Consider your relationship
Marriage and long term partnerships can be challenging. The honeymoon period always gives way to a down-to-earth adjustment period where you must learn to live together as two whole people with different needs, feelings, and ideas. As couples live together, they learn to communicate and compromise.
When you have made it through the adjustment period to a mature, honest, and patient relationship characterized by open communication and trust, you are in a good place to think about starting your family. Notice we have said nothing about your age, your finances, your living arrangement, or any other factor people often focus on when determining whether “it’s time.” It’s far more important to consider the stability of your relationship and whether you can count on one another during what is guaranteed to be a stressful (if beautiful) experience.
Look at your expectations
Another opportunity for self-reflection is around your expectations for parenthood and for your child. It’s important to ask yourself whether you want to have a baby for the wrong reasons.
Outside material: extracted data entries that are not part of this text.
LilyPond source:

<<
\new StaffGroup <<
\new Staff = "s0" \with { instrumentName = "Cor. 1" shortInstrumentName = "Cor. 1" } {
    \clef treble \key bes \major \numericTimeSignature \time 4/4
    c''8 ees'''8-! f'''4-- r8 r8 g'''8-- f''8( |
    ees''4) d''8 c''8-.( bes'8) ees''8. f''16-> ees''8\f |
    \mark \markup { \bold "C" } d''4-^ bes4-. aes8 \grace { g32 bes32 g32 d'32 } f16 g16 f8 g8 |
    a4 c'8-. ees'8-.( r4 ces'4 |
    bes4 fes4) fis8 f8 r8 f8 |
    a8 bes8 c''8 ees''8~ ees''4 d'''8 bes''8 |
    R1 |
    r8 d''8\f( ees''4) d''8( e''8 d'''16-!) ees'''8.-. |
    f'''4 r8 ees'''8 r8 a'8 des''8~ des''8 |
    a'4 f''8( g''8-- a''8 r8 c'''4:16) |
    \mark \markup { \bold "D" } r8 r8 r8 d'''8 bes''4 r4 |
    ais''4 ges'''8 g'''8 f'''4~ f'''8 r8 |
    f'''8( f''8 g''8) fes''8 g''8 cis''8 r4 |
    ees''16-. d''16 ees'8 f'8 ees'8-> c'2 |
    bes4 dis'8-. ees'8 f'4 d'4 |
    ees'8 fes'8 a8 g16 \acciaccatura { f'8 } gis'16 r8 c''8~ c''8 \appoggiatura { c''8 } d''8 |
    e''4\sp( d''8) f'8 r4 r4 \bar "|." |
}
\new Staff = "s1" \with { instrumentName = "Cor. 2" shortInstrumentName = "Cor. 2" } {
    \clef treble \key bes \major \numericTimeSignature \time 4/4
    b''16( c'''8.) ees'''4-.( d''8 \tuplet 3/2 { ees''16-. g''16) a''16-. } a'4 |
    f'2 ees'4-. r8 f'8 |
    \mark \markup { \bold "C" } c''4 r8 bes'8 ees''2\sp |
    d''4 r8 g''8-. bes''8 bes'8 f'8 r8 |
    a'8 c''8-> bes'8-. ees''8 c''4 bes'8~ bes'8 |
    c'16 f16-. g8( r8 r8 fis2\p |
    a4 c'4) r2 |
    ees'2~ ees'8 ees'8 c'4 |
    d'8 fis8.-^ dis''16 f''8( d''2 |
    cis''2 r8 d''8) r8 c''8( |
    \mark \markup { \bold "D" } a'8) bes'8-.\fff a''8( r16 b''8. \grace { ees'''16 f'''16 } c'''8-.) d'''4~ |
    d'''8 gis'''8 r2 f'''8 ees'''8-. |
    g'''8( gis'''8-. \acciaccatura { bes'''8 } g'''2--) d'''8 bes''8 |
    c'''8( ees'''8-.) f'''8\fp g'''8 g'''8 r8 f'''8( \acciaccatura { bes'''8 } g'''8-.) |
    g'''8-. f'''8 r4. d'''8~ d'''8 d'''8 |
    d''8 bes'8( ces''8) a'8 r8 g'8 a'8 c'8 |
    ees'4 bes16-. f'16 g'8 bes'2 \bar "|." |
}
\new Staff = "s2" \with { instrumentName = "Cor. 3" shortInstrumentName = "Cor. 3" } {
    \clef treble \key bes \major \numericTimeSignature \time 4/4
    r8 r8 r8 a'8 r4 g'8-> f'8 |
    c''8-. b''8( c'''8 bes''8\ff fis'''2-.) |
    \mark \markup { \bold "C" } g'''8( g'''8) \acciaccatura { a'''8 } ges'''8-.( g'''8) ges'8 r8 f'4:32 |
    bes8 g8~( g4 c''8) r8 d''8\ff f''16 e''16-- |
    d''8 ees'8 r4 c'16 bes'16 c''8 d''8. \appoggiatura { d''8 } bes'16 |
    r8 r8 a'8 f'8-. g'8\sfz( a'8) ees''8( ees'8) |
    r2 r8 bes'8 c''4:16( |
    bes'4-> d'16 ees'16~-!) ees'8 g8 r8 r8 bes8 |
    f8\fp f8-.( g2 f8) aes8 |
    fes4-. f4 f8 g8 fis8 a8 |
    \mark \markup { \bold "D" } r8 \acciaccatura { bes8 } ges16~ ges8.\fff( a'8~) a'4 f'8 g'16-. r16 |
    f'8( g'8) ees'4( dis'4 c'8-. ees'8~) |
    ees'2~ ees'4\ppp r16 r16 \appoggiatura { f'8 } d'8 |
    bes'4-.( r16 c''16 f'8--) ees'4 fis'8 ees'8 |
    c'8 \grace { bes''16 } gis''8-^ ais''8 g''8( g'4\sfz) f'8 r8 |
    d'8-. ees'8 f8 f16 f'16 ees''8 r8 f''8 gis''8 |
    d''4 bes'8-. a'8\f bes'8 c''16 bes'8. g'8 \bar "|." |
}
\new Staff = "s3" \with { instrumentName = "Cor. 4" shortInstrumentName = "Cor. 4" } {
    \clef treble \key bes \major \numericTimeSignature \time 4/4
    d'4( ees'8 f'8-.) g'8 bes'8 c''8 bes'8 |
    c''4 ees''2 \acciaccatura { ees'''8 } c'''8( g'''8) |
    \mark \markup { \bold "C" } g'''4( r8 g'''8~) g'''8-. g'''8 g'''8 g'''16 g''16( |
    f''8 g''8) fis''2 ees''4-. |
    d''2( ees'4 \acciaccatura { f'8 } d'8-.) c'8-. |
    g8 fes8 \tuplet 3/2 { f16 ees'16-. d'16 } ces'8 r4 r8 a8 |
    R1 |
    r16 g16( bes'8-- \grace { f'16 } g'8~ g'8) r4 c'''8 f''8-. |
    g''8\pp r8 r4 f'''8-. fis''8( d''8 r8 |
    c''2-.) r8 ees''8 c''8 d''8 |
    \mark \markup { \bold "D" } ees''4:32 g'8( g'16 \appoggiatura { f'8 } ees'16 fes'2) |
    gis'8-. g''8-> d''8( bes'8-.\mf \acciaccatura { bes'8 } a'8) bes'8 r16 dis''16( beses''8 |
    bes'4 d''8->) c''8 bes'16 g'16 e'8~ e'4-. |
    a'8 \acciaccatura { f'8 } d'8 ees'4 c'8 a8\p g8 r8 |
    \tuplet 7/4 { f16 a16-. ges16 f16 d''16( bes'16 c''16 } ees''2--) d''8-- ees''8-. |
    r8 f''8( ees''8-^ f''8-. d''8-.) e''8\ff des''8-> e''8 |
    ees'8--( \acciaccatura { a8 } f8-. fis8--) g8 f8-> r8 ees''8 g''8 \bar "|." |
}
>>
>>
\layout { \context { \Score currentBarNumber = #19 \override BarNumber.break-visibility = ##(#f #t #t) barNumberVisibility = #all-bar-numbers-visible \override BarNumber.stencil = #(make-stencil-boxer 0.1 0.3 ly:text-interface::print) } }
This can be a touchy subject, but you should really think hard when you want to get pregnant for attention or validation from others, to get your own parents off your back, to increase your social status, or to “lock down” your partner.
You should also consider your expectations for your child. Your baby will grow into a child, then a teenager, then an adult, and the whole time, he or she will be their own person. You cannot control who they become. If your heart is open to this little person and curious to meet them and love them as they are, you are ready to bring a baby into your life.
Prioritize your health
It’s not uncommon to have trouble conceiving because of health factors. The Mayo Clinic advises women who want to become pregnant to maintain a healthy weight, avoid smoking and drinking alcohol, limit caffeine, avoid working night shifts if possible, and prevent or treat STIs. Conditions such as uterine or cervical abnormalities or menstruation problems will likely need medical treatment before conception is possible [2].
The National Institutes of Health advises men to investigate fertility issues as well. These can result either from problems with sperm formation or sperm transport, and can be affected by everything from diabetes to STIs to testicular blockages. While treatment is necessary for these conditions, a healthy lifestyle is also important to support fertility [3].